Cooking influences the final product organoleptic qualities. It’s better to use a low delta T between fluid and product (about 10°C), it doesn’t matter which cooking method you use (steam or water). In this way the product heating is more homogeneous in the section and you avoid an excessive inhomogeneity of the different muscles contraction. It’s moreover proved that working with a low delta T helps the color enhancement and uniformity. Another variable, that as delta T influences the weight loss and the cooking times, is the cooking maximum temperature which value depends also on the requested pasteurizing effect and on the contaminants you want to destroy.
Another important aspect is the thermic treatment homogeneity, this condition is easier to achieve with water cooking or using piles that facilitate steam flow, but also cooling air flow, in the 3 directions.
Looking at the most known theories, re-pressing is important when the cooking weight loss is at least 4%. There is a reduction of the muscles volume when there is a weight loss and, when there isn’t an elastic element that keep them, a reduction of the contact pressure between the muscles themselves.

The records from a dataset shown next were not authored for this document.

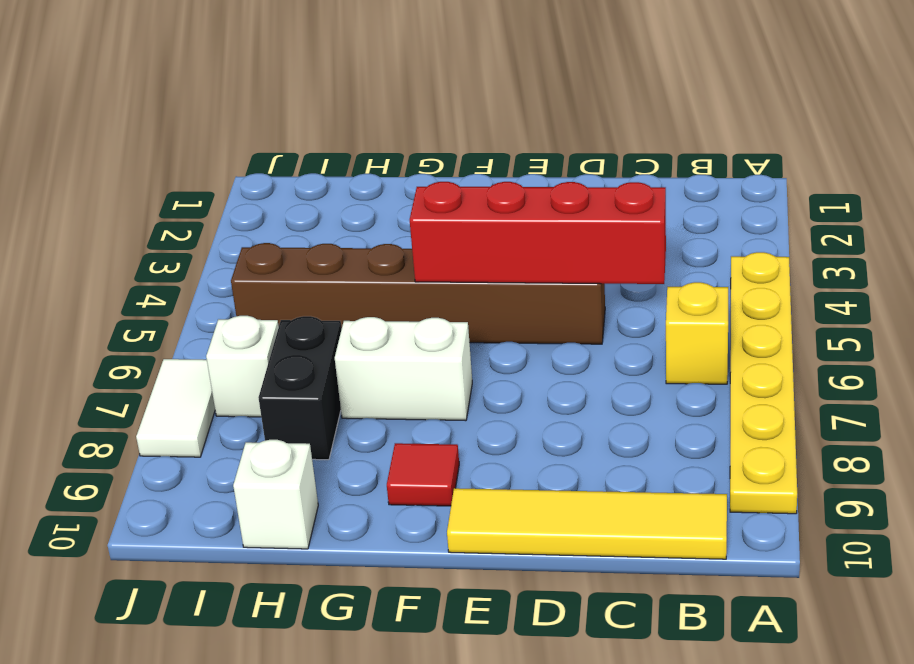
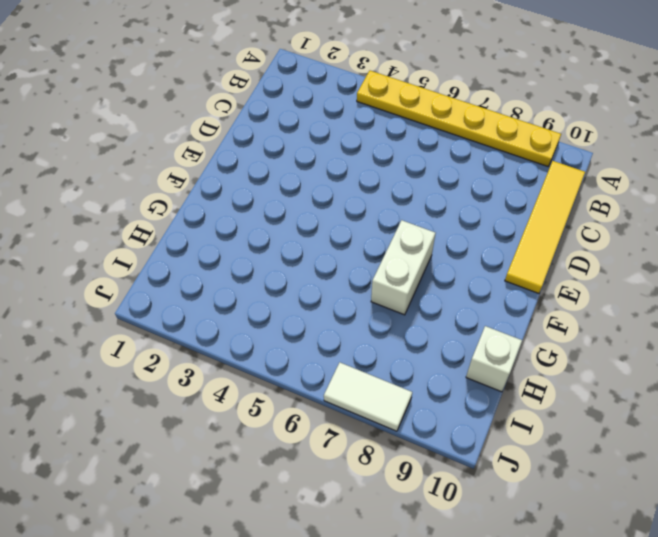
none -> yellow 1x1 brick [666,282,728,384]
none -> brown 1x6 brick [231,243,605,344]

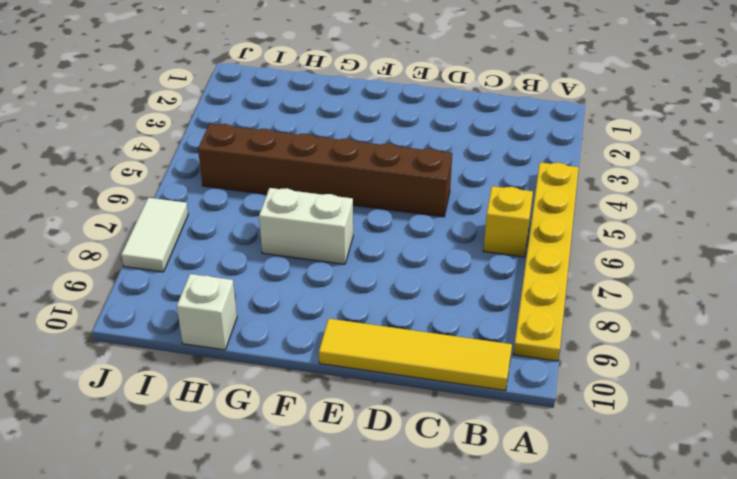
none -> red 1x1 tile [387,443,459,506]
none -> black 1x2 brick [259,316,342,460]

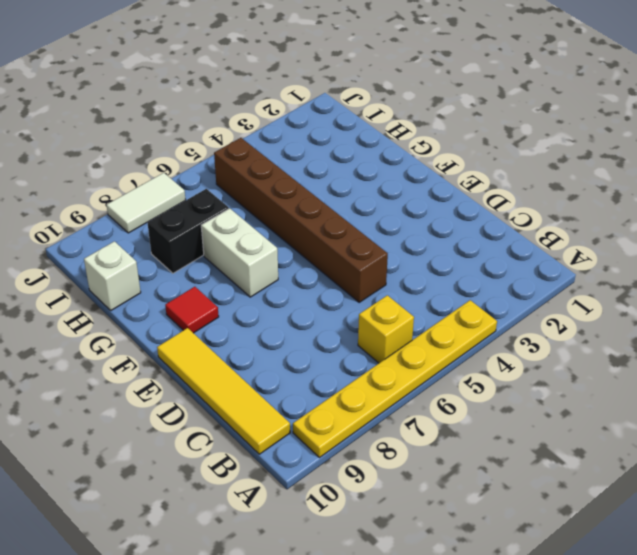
none -> white 1x1 brick [206,316,279,417]
none -> red 1x4 brick [410,182,666,284]

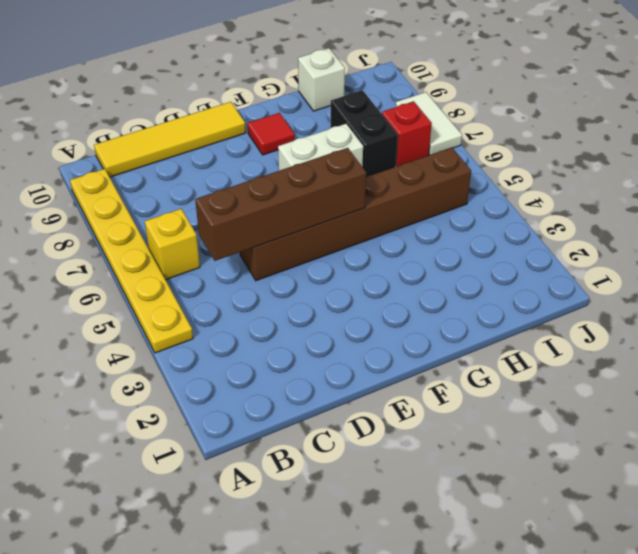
brown 1x4 brick [195,148,366,261] -> red 1x4 brick [410,182,666,284]
red 1x1 brick [382,101,432,166] -> white 1x1 brick [206,316,279,417]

When the product is particularly lean and with the right additives, it’s important that the in contact muscular bands do not disconnect to have enough cohesion for slicing with acceptable thickness and productivity. When the product is a high quality one, with fat parts, it’s important to restore the contact pressure between muscles, pressing the molds again. It’s moreover necessary to make a distinction between in bag product and thermoformed product with exudate collecting pockets.
The bag, that protrudes on the molds sides, reduces at the minimum the exudate way and the “blockages” risk, so, normally, it’s not strictly necessary to re-press the molds if the weight loss is small.
The thermoformed product, with pockets on the heads, needs a longer way to collect the exudate and it has more obstruction risks in the pockets connecting channels; this makes re-pressing necessary because the liquid will stagnate at least over the product.
In all the cases a small weight loss and the absence of elastic compensation will cause an irregular distribution over the bar of the exudate, with local sections variations and a worse aesthetic result.
In any case the slicing yields are better when the product is more compact.
Another important aspect, above all with big section products, is to make a fast cooling. A fast cooling influences yields and shelf-life (that increases)quality in slicing. When water cooking is used, the cooling is made first with well water, when the delta T is high, then with ice water (1-2°C), properly recirculated, in a way to compensate for the final phase low delta T (about 5°C) with a better exchange coefficient. It will be easy to have a homogeneous cooling of the treated pile. When steam cooking is used, the cooling is made first with shower and then in a ventilated cold room or in a shock freezer. In both the cases, but mainly in the first one, it’s important to use piles that facilitate the air flow in all the 3 directions. Water is sprayed in air at -15°C -20°C in the shock freezers, using strong ventilation, in a way to have ice on all the molds surfaces. In this way the latent heat, due to the phase changing, is employed. It’s important to point out that it should be possible a too high local cooling, with very low temperature, but only till the moment the ice is not on the mold ( it has a sort of buffer effect) and anyway it will cause only a surface damage that won’t influence the slicing performances.